EXERCISE BRIEF :: Using the entries that follow, state how many lines contain "Shipped", with no other words.

AVAILABLE RECORDS ::
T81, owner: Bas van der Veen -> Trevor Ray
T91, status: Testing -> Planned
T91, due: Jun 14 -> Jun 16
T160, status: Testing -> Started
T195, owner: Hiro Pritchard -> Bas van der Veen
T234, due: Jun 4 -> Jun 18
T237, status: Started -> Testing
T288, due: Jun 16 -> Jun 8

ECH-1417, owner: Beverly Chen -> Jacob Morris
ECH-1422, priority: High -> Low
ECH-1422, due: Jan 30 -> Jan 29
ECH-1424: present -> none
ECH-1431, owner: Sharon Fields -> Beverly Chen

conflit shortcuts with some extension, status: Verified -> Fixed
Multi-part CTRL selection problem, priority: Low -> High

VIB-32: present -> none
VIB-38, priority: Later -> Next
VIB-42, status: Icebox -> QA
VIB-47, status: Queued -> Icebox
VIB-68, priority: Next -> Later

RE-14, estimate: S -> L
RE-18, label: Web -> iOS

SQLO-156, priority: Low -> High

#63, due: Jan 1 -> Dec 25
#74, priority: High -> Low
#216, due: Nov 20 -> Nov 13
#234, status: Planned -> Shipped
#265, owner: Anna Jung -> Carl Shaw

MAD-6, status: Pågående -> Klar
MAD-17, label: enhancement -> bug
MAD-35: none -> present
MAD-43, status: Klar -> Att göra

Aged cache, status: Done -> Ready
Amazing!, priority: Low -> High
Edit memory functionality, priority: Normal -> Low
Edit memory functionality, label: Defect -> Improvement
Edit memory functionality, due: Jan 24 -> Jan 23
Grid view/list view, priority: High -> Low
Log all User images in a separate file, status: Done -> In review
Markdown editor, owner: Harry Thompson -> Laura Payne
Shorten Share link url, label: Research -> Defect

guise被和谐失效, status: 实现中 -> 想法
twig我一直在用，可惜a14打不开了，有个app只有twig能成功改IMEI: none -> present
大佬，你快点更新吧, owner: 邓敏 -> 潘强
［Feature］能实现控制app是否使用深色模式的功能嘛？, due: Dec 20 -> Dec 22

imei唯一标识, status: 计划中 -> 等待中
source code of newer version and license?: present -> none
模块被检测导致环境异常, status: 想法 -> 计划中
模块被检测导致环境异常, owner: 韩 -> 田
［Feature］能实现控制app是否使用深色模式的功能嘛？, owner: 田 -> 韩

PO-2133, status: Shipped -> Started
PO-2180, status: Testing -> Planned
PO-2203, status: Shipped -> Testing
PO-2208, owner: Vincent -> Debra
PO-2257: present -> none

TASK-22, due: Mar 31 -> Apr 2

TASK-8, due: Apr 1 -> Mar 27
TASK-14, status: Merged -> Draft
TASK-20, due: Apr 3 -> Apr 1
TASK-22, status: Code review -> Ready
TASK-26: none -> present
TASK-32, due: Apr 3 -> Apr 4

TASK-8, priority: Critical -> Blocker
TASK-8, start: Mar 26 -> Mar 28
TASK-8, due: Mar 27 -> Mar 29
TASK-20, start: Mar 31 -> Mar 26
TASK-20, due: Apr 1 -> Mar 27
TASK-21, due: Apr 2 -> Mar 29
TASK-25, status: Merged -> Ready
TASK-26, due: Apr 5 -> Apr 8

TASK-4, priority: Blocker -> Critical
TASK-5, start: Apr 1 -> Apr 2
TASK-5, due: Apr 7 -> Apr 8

RESPONSE AREA :: 3